Provided records Start Marker

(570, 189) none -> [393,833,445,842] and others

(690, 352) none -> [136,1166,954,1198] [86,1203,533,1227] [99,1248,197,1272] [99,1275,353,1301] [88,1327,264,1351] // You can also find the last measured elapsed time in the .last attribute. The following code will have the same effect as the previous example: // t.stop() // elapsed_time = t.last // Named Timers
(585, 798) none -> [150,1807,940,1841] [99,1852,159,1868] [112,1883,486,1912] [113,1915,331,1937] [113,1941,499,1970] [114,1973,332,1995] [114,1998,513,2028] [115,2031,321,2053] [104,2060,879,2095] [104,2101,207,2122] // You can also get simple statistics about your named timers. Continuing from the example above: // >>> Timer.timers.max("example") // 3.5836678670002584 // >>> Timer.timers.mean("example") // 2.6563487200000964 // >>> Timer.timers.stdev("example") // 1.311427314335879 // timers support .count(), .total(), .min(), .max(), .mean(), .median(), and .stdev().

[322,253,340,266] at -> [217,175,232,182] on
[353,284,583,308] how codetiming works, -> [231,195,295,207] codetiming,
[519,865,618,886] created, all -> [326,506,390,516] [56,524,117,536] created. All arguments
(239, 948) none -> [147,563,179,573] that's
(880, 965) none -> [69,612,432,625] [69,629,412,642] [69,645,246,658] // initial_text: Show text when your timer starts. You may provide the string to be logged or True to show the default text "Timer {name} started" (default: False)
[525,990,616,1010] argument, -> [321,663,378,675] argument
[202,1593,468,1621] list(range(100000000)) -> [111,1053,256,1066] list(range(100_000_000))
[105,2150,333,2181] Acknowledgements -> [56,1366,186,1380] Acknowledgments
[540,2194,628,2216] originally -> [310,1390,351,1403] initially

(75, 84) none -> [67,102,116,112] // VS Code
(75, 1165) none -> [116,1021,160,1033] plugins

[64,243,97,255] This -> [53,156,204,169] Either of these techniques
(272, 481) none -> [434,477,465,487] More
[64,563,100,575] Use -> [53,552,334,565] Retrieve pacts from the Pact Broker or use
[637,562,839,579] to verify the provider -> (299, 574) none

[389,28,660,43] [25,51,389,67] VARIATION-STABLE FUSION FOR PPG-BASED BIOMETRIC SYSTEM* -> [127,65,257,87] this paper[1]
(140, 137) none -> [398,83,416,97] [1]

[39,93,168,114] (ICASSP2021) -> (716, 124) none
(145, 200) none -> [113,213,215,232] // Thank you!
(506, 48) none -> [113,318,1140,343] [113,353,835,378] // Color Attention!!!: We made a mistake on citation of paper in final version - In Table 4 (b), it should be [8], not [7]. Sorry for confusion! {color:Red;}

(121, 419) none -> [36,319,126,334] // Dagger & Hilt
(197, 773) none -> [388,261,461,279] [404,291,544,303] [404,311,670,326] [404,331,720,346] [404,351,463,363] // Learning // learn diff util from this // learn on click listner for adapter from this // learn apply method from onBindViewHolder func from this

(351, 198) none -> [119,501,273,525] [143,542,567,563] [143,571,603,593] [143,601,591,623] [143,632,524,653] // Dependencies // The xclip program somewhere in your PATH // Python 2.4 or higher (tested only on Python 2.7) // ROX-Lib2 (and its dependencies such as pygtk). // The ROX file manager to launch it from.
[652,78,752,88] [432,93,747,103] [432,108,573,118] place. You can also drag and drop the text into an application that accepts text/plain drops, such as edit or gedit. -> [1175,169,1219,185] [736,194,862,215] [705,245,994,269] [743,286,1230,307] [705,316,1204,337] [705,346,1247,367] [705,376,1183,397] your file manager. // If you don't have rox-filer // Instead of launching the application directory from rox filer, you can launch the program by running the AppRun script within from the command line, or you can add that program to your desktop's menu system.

Provided records End Marker

Task statement:
Transcribe the data above in full, exactly.

Final answer:
(570, 189) none -> [393,833,445,842] and others

(690, 352) none -> [136,1166,954,1198] [86,1203,533,1227] [99,1248,197,1272] [99,1275,353,1301] [88,1327,264,1351] // You can also find the last measured elapsed time in the .last attribute. The following code will have the same effect as the previous example: // t.stop() // elapsed_time = t.last // Named Timers
(585, 798) none -> [150,1807,940,1841] [99,1852,159,1868] [112,1883,486,1912] [113,1915,331,1937] [113,1941,499,1970] [114,1973,332,1995] [114,1998,513,2028] [115,2031,321,2053] [104,2060,879,2095] [104,2101,207,2122] // You can also get simple statistics about your named timers. Continuing from the example above: // >>> Timer.timers.max("example") // 3.5836678670002584 // >>> Timer.timers.mean("example") // 2.6563487200000964 // >>> Timer.timers.stdev("example") // 1.311427314335879 // timers support .count(), .total(), .min(), .max(), .mean(), .median(), and .stdev().

[322,253,340,266] at -> [217,175,232,182] on
[353,284,583,308] how codetiming works, -> [231,195,295,207] codetiming,
[519,865,618,886] created, all -> [326,506,390,516] [56,524,117,536] created. All arguments
(239, 948) none -> [147,563,179,573] that's
(880, 965) none -> [69,612,432,625] [69,629,412,642] [69,645,246,658] // initial_text: Show text when your timer starts. You may provide the string to be logged or True to show the default text "Timer {name} started" (default: False)
[525,990,616,1010] argument, -> [321,663,378,675] argument
[202,1593,468,1621] list(range(100000000)) -> [111,1053,256,1066] list(range(100_000_000))
[105,2150,333,2181] Acknowledgements -> [56,1366,186,1380] Acknowledgments
[540,2194,628,2216] originally -> [310,1390,351,1403] initially

(75, 84) none -> [67,102,116,112] // VS Code
(75, 1165) none -> [116,1021,160,1033] plugins

[64,243,97,255] This -> [53,156,204,169] Either of these techniques
(272, 481) none -> [434,477,465,487] More
[64,563,100,575] Use -> [53,552,334,565] Retrieve pacts from the Pact Broker or use
[637,562,839,579] to verify the provider -> (299, 574) none

[389,28,660,43] [25,51,389,67] VARIATION-STABLE FUSION FOR PPG-BASED BIOMETRIC SYSTEM* -> [127,65,257,87] this paper[1]
(140, 137) none -> [398,83,416,97] [1]

[39,93,168,114] (ICASSP2021) -> (716, 124) none
(145, 200) none -> [113,213,215,232] // Thank you!
(506, 48) none -> [113,318,1140,343] [113,353,835,378] // Color Attention!!!: We made a mistake on citation of paper in final version - In Table 4 (b), it should be [8], not [7]. Sorry for confusion! {color:Red;}

(121, 419) none -> [36,319,126,334] // Dagger & Hilt
(197, 773) none -> [388,261,461,279] [404,291,544,303] [404,311,670,326] [404,331,720,346] [404,351,463,363] // Learning // learn diff util from this // learn on click listner for adapter from this // learn apply method from onBindViewHolder func from this

(351, 198) none -> [119,501,273,525] [143,542,567,563] [143,571,603,593] [143,601,591,623] [143,632,524,653] // Dependencies // The xclip program somewhere in your PATH // Python 2.4 or higher (tested only on Python 2.7) // ROX-Lib2 (and its dependencies such as pygtk). // The ROX file manager to launch it from.
[652,78,752,88] [432,93,747,103] [432,108,573,118] place. You can also drag and drop the text into an application that accepts text/plain drops, such as edit or gedit. -> [1175,169,1219,185] [736,194,862,215] [705,245,994,269] [743,286,1230,307] [705,316,1204,337] [705,346,1247,367] [705,376,1183,397] your file manager. // If you don't have rox-filer // Instead of launching the application directory from rox filer, you can launch the program by running the AppRun script within from the command line, or you can add that program to your desktop's menu system.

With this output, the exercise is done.